[Required work]:
Among the entries below, extract exactly the lines that run from the one with "798,868 719,863 666,852" through the one with "620,695 601,736 593,770", both ends included.
Content starts
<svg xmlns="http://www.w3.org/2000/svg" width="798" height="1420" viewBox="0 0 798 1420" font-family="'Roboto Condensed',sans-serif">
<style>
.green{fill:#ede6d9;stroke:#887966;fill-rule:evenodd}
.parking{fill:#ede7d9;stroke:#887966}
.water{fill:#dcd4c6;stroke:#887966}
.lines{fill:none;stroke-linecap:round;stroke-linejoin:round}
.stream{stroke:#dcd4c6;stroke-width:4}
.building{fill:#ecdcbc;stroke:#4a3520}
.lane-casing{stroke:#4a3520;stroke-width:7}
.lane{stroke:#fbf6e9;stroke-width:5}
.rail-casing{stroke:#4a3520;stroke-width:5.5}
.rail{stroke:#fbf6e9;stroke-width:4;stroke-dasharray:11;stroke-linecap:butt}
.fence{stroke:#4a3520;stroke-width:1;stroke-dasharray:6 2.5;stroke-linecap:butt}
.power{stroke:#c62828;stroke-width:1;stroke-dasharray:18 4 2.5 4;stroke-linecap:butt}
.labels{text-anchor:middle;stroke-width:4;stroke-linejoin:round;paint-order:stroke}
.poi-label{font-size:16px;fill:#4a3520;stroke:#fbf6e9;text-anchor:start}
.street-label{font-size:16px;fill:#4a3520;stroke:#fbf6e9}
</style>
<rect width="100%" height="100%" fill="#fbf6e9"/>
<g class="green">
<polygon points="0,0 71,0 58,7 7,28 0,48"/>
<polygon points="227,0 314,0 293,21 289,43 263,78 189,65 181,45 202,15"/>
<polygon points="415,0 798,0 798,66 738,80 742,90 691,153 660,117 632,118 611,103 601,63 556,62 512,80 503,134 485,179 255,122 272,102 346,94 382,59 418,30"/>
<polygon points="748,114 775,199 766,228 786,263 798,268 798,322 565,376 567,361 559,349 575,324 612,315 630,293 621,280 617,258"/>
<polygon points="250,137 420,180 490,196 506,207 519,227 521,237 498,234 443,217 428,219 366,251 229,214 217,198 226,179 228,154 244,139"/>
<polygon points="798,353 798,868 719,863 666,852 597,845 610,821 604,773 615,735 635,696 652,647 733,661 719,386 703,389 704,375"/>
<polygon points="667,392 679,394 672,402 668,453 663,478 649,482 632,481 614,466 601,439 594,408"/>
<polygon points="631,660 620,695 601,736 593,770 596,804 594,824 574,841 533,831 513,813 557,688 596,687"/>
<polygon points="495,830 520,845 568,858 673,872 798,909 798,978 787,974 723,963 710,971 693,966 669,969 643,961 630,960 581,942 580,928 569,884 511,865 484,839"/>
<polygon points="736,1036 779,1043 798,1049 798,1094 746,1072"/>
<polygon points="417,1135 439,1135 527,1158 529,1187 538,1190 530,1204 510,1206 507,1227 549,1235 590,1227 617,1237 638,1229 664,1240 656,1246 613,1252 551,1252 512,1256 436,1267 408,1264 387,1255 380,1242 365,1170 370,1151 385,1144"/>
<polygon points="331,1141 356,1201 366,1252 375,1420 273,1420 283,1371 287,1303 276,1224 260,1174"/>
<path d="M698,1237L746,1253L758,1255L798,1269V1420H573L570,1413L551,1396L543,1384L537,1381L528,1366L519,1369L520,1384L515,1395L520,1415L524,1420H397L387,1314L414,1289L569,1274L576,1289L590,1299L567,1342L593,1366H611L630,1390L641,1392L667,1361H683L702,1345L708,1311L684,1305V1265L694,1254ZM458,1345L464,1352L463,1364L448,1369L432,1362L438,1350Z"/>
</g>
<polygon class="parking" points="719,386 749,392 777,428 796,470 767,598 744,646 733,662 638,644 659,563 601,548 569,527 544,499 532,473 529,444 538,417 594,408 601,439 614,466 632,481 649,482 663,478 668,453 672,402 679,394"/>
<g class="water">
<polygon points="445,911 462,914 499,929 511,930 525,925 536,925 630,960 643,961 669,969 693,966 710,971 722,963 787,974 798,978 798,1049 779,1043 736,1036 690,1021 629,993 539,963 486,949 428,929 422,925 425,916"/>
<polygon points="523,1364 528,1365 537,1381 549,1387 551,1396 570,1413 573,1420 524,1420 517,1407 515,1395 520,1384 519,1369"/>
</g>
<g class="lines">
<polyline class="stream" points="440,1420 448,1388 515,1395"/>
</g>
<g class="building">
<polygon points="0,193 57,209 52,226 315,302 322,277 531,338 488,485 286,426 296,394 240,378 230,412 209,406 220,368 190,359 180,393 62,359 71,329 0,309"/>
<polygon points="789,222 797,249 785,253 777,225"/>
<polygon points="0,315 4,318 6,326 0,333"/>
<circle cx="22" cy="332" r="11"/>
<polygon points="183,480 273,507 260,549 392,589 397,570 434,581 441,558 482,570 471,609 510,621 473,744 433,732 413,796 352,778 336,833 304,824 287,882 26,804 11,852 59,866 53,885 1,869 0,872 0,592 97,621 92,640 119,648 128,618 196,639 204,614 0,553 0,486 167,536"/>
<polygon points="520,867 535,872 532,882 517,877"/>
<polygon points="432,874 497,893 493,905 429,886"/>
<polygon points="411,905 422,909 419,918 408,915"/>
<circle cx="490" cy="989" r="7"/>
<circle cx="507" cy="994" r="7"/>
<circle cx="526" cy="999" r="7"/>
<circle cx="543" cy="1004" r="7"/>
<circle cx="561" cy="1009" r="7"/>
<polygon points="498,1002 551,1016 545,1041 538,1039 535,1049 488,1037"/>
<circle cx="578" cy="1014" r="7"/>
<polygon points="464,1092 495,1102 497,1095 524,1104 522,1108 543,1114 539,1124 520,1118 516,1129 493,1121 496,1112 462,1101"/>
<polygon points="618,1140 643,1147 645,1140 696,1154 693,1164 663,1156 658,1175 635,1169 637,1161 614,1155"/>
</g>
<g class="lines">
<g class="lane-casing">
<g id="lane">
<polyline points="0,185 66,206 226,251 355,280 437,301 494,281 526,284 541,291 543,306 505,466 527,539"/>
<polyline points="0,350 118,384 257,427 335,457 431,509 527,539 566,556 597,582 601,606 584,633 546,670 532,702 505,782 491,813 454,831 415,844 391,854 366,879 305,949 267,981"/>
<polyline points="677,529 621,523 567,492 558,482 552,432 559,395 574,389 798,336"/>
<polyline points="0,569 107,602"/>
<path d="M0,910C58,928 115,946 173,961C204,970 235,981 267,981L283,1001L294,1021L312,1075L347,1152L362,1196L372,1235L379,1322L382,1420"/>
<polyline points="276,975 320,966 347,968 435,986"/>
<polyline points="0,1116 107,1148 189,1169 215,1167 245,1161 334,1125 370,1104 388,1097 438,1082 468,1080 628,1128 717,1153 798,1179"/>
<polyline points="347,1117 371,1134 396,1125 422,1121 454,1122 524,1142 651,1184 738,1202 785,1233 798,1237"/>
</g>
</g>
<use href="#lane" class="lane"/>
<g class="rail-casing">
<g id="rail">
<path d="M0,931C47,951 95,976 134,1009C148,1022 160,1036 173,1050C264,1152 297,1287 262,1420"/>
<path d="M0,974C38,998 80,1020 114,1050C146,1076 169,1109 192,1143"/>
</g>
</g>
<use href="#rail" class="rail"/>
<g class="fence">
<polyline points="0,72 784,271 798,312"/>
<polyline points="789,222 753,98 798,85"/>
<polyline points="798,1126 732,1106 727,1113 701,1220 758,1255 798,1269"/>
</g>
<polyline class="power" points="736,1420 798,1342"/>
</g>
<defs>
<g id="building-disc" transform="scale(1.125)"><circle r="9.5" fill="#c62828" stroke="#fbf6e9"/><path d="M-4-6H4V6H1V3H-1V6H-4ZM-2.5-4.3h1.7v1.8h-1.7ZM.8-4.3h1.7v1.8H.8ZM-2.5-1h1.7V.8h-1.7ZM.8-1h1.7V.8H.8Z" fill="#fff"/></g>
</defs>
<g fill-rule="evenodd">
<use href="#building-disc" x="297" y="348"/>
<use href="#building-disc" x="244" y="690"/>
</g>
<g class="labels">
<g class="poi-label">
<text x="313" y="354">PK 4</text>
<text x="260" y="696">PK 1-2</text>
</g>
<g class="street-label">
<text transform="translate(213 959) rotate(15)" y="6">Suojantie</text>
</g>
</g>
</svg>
Content ends
[Response]:
<polygon points="798,353 798,868 719,863 666,852 597,845 610,821 604,773 615,735 635,696 652,647 733,661 719,386 703,389 704,375"/>
<polygon points="667,392 679,394 672,402 668,453 663,478 649,482 632,481 614,466 601,439 594,408"/>
<polygon points="631,660 620,695 601,736 593,770 596,804 594,824 574,841 533,831 513,813 557,688 596,687"/>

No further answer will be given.